After dinner, he went for a walk. It wasn’t a common thing for him to do because his leg protested prolonged activity, but he needed the fresh air and while he hadn’t admitted it yet to himself, he wanted to try out his new medical appliance. He wandered the night for a while before finding himself at Carl’s house.

“Ed? My goodness, it’s been so long.” Carl’s wife said, letting him in.

“I’d like to see him.” Ed said, emotionless.

“Sure. He’d like that.” She worried her hands together. Ed could see her jaw clenching fighting her emotions. She was hurting as much as Carl. The walked the slow, careful walk of the aged to the back bedroom which had been converted to a kind of hospital room. An IV pole hung beside a mechanical bed and a urine filled plastic bag hung on the side of it.

“Carl,” Jeannie said “Ed Green’s come to visit. She smiled apologetically to Ed. “He’s in there, you just can’t see it anymore.” Then without waiting for a response from either man, she hurried out of the room, shutting the door behind her.

“Well, how do ya like this?” Ed asked. Not expecting a reply. “You don’t want it this way, do you, Bud?” Again, he didn’t wait for a response.
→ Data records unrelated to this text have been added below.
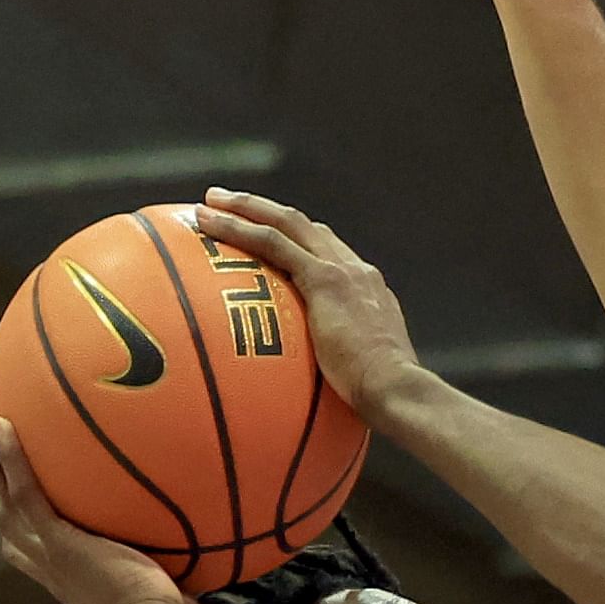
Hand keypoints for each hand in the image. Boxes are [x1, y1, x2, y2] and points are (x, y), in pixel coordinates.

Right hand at [0, 418, 193, 603]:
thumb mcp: (147, 588)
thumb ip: (152, 567)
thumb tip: (187, 556)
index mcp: (62, 579)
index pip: (25, 550)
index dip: (13, 524)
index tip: (8, 496)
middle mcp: (47, 568)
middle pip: (5, 522)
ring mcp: (48, 554)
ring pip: (5, 504)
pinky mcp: (58, 541)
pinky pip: (26, 494)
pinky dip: (11, 462)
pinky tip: (5, 431)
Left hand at [192, 193, 424, 427]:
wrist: (397, 390)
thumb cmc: (382, 400)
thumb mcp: (363, 376)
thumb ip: (340, 368)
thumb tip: (316, 394)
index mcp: (367, 290)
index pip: (328, 252)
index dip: (295, 239)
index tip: (267, 235)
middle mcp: (356, 270)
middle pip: (304, 227)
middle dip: (264, 210)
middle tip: (226, 203)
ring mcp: (342, 271)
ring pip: (286, 223)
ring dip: (245, 208)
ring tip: (209, 204)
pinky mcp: (324, 280)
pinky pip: (272, 243)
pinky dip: (238, 228)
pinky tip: (207, 223)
He plucked his life-like false appendage off revealing the metal spike and without hesitation, plunged it into Carl’s carotid.

He’d expected a geyser of blood like on the horror films he used to enjoy but was disappointed when the flow was more hot lava then Old Faithful. He didn’t stay to watch, instead, put his arm back on and ambled back out. Obviously he would have to do something about Jeannie too. She met him at the end of the hallway.

“He didn’t have much to say, I suppose. It’s certainly something to get used to.” She choked on the second sentence. Ed said nothing. “Well, can I get you a drink or anything?” she asked. Ed nodded. He stood by the kitchen table watching as she shuffled to the fridge. Her intention tremor got the best of her as she tried to pour the iced tea. He could have helped her pour it, instead, he helped her out of the situation all together. She never saw it coming. The glass of tea shattered on the kitchen floor and Ed stood to watch as the tea met the pool of blood before picking up his arm yet again. He’d left his cane leaning near the door. His leg was aching in its absence.

Ed headed home instead of going to Bill’s as he’d originally intended. It was ok though. He’d visit Bill tomorrow. He had time. Six months would be enough.